Yes, we are still able to acquire most, actually everything that we really wanted. The one thing that we were looking at on the first go round was the entire remote control business including the management of the fab and the chip design. In this deal we are not or not doing that. We are taking over the, what I guess I would call the front stage, the software, former design, the design of the database so the software design that is embedded on the chip which UEI currently does and the customer relationships which UEI currently does as well.

So what we have done is structure the deal with gives us exactly what was strategically important to us. Also we gave Maxim what was strategically important to them because they are obviously a business engaged in the design of those types of parts and the whole variety of other parts and the management of the fab which they are fantastic at. So I think this deal was structured very well strategically to match with each companies best points, ours being the customer relationships and that later value add on the chip, patents, firmware, software and database codes which we have been doing here for years.

So I think in the end, what we ended up with what is exactly what best fit us strategically.
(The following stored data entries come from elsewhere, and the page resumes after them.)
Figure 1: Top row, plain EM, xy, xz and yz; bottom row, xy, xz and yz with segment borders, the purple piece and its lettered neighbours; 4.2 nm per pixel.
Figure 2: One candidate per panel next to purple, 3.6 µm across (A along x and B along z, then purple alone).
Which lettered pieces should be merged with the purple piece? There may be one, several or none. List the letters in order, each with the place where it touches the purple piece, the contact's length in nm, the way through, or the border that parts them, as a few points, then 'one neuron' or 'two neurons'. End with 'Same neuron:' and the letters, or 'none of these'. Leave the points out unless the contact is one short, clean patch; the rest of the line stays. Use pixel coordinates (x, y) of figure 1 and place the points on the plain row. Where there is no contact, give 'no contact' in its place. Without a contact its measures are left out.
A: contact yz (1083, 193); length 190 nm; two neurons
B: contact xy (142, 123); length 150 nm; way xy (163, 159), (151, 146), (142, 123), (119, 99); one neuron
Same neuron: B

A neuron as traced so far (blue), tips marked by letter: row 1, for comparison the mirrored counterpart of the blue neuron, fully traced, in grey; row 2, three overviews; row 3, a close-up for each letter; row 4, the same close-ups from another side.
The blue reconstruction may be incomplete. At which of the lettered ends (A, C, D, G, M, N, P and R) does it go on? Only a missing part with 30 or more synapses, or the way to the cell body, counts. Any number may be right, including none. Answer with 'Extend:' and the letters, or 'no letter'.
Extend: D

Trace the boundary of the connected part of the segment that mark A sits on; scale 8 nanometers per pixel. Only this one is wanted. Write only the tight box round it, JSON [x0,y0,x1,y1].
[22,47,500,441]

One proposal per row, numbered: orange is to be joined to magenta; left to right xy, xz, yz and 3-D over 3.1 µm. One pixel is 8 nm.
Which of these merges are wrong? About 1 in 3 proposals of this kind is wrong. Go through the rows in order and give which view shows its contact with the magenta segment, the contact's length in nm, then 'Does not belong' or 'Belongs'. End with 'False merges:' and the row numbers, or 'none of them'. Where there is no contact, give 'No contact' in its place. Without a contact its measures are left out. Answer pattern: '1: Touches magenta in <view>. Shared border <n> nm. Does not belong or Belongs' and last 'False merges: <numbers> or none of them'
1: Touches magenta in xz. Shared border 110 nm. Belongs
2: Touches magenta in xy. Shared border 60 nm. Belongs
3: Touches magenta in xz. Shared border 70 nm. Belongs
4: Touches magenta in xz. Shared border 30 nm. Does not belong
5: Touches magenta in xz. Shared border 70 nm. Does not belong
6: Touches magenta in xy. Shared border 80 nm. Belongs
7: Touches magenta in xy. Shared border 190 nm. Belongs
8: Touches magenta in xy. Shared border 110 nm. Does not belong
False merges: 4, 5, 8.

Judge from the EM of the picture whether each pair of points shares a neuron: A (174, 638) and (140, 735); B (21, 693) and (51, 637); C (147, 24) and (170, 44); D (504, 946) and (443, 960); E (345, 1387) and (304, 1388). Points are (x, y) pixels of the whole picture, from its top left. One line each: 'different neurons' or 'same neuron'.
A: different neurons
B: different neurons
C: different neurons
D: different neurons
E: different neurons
Neal Goldman - Goldman Capital Management

So it was a significantly better deal. I forgot the actual numbers but in terms of A, what you wanted to buy and also the price you pay, correct?

Bryan Hackworth

Yes, we cut a very good deal here to work for us and for everyone really. This is the exact business we wanted to get at we believe to be a very good price.

Operator

(Operator's instruction) There are no further questions at this time. I would now like to turn the call back over to Mr. Paul Arling.

Paul Arling

Okay, thanks everybody for joining us today. We wholeheartedly believe and have proven before that during challenging times, strong company get stronger. We are focused on earning new business positioning our Company for long-term growth and providing long term value to both our customers and our shareholders. We look forward to talking to you all soon. Thanks very much for tuning in and we will talk to you next time.

Operator

This concludes today's conference call. You may now disconnect.